Description of the task: All lines from the one containing "vfov_deg: 57.7" to the end of the data below are to be returned exactly, both ends included, with nothing added.
[[ Records provided, beginning ]]
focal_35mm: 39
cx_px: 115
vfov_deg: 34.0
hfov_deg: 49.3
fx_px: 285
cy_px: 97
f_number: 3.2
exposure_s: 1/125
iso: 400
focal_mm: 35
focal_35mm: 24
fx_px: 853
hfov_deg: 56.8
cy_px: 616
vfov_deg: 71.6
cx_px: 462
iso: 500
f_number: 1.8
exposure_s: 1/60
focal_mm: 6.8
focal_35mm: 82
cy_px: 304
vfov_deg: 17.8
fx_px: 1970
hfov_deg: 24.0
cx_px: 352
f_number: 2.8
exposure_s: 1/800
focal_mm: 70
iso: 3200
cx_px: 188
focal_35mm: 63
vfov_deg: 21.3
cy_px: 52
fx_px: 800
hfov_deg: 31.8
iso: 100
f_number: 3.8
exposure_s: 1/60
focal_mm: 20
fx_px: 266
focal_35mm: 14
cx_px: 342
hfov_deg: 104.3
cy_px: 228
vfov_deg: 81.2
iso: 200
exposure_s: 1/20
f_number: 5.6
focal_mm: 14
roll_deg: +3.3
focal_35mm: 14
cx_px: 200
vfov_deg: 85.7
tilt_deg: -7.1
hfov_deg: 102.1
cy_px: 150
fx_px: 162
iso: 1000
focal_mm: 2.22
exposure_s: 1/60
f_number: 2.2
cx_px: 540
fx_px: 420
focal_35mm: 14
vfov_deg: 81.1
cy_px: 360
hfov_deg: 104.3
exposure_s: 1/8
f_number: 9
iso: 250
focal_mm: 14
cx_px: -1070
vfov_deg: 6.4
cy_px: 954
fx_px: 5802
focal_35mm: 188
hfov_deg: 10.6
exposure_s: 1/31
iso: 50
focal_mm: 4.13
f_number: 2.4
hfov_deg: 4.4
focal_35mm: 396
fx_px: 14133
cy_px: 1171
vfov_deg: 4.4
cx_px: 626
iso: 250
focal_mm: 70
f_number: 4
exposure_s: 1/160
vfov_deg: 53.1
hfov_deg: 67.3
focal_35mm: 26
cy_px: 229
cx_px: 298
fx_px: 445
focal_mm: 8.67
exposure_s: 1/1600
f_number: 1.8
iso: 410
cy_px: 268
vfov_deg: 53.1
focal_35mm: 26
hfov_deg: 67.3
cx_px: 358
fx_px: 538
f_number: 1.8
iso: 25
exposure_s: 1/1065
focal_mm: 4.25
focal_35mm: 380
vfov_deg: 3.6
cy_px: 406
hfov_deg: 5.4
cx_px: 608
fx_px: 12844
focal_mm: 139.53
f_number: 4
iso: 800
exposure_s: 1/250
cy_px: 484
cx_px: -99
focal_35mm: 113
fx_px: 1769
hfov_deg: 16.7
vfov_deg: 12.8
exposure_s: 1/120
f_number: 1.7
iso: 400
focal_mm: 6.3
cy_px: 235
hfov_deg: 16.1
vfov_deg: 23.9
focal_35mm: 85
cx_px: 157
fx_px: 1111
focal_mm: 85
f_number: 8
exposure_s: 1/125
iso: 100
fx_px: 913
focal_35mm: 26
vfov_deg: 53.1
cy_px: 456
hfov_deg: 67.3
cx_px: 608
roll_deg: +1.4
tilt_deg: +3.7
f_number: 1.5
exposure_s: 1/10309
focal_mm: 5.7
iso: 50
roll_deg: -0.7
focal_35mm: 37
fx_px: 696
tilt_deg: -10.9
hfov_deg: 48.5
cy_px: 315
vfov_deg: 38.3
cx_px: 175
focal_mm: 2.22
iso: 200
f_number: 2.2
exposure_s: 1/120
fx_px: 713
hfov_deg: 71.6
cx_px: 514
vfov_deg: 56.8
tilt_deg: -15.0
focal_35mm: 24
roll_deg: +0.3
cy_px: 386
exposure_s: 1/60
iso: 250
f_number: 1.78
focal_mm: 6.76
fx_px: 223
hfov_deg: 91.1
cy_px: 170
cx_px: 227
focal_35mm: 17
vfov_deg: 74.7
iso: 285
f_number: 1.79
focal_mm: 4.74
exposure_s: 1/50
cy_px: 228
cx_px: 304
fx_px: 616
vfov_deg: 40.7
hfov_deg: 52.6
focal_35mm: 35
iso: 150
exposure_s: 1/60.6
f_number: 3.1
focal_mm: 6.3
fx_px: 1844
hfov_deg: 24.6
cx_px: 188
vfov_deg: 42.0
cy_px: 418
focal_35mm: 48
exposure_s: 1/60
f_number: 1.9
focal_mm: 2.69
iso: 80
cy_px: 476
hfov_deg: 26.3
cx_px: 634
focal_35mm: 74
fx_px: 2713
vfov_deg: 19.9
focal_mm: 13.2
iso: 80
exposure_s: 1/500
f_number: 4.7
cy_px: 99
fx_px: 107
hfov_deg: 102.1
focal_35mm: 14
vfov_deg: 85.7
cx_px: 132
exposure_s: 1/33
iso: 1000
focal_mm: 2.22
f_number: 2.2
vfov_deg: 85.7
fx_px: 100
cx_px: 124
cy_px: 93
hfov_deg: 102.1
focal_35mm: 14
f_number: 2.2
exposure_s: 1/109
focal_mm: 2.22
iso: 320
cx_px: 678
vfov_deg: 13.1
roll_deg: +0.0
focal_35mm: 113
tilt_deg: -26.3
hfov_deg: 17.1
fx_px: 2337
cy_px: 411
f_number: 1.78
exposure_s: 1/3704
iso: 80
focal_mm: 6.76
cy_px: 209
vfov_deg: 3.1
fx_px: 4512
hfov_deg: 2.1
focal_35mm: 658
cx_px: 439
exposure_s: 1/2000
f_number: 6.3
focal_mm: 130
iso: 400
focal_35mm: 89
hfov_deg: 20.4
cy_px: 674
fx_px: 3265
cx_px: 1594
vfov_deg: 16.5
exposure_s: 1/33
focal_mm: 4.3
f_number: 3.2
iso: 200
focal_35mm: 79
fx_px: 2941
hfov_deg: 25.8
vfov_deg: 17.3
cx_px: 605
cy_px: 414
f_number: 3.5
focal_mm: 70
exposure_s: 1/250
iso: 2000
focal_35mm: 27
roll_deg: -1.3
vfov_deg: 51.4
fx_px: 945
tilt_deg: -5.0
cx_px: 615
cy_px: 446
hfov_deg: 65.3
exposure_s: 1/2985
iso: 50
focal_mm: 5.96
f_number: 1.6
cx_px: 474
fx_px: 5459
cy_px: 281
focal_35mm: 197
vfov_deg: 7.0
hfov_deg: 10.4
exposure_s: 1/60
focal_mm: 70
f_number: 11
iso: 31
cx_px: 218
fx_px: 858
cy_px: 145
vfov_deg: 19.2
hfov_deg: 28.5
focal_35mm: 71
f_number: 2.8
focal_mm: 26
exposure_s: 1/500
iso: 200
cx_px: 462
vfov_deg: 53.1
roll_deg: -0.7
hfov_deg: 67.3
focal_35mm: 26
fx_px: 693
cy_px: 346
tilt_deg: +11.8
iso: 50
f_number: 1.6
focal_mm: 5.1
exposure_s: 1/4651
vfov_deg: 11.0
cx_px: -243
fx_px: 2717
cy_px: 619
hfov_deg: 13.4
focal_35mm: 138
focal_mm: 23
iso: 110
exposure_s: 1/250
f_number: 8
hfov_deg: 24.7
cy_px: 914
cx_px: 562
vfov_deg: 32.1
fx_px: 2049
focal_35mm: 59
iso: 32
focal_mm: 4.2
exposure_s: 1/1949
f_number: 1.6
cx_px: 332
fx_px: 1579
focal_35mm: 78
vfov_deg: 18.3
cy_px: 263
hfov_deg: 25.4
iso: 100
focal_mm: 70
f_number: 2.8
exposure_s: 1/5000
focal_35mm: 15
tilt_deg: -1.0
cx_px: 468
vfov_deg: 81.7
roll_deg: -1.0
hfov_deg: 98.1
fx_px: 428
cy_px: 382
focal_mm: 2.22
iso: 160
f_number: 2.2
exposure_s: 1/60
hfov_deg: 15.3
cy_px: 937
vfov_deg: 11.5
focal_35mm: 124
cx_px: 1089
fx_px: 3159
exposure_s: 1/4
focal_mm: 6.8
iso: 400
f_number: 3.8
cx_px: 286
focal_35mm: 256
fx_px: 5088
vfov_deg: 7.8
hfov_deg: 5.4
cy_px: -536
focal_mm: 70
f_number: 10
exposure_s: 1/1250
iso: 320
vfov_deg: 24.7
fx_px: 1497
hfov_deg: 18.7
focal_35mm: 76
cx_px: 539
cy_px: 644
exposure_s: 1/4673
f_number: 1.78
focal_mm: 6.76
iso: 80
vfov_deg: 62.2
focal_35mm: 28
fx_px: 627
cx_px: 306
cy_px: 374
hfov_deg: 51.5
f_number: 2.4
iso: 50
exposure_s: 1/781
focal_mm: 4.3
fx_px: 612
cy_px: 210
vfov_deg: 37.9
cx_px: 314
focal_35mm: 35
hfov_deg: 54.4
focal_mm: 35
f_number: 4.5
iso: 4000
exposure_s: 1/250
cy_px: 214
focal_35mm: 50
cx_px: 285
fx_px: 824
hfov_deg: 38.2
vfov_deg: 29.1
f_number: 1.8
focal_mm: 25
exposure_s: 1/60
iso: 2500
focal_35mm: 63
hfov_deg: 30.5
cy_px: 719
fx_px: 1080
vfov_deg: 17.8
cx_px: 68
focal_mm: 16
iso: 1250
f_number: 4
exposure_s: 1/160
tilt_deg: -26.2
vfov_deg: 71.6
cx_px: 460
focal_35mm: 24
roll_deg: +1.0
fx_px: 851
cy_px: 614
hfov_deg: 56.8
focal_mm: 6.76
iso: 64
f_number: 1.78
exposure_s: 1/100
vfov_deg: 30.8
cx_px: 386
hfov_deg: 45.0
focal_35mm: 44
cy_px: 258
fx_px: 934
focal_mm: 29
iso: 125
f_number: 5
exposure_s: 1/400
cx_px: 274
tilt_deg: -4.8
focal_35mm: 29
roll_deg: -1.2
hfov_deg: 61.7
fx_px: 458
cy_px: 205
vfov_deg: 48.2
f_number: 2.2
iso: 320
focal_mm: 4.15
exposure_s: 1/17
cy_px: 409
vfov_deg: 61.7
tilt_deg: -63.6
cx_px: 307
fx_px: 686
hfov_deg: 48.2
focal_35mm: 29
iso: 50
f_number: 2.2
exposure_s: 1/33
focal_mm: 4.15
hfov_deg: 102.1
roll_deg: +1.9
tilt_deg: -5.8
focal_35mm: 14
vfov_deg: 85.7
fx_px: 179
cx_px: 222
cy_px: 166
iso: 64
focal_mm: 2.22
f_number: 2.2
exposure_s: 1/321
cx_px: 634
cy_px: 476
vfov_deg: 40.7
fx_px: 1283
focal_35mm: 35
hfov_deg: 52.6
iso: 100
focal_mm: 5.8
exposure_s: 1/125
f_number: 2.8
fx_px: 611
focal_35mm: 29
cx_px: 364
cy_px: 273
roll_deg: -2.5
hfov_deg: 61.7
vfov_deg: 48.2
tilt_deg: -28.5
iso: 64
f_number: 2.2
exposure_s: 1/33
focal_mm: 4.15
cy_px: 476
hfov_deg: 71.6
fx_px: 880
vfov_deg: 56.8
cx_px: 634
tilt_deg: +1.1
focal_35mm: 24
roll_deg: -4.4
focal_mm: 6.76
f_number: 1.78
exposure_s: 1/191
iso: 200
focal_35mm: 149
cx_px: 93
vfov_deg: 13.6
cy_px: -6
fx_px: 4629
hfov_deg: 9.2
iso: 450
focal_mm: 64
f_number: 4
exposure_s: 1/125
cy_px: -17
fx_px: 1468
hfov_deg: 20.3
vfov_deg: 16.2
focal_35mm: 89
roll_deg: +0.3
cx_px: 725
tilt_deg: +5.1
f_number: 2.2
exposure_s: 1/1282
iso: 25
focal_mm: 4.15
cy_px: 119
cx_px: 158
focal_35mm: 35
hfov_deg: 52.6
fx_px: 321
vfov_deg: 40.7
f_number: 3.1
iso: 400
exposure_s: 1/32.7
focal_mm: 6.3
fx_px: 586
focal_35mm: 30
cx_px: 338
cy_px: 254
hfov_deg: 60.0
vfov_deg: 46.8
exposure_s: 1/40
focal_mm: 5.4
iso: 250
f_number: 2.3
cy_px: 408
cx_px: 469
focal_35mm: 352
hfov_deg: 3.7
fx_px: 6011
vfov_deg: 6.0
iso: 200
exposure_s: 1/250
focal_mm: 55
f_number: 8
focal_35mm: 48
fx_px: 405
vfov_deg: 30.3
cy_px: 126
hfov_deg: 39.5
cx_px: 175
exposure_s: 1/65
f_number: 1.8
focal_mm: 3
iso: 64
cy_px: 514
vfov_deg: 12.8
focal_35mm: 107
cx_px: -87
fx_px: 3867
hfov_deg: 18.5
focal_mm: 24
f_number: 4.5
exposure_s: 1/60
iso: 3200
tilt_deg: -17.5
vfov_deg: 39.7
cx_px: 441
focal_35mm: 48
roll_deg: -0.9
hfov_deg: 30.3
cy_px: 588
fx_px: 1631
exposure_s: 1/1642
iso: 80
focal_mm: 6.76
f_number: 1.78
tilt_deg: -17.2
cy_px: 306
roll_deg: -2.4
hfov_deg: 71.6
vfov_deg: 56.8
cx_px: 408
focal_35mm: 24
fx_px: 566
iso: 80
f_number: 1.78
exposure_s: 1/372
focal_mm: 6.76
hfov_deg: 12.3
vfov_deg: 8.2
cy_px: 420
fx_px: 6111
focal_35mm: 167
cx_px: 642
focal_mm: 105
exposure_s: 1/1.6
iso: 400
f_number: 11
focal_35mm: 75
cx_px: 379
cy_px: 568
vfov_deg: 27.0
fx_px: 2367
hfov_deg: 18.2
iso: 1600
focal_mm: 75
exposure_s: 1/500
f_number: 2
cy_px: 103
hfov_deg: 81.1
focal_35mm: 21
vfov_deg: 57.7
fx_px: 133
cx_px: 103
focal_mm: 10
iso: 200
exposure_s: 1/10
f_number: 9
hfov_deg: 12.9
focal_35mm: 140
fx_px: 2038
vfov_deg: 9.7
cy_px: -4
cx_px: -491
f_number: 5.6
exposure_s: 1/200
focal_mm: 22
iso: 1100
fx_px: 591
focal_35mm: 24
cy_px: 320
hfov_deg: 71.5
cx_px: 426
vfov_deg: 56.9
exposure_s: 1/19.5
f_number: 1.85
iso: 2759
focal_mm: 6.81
[[ Records provided, end ]]
Finished exercise:
vfov_deg: 57.7
fx_px: 133
cx_px: 103
focal_mm: 10
iso: 200
exposure_s: 1/10
f_number: 9
hfov_deg: 12.9
focal_35mm: 140
fx_px: 2038
vfov_deg: 9.7
cy_px: -4
cx_px: -491
f_number: 5.6
exposure_s: 1/200
focal_mm: 22
iso: 1100
fx_px: 591
focal_35mm: 24
cy_px: 320
hfov_deg: 71.5
cx_px: 426
vfov_deg: 56.9
exposure_s: 1/19.5
f_number: 1.85
iso: 2759
focal_mm: 6.81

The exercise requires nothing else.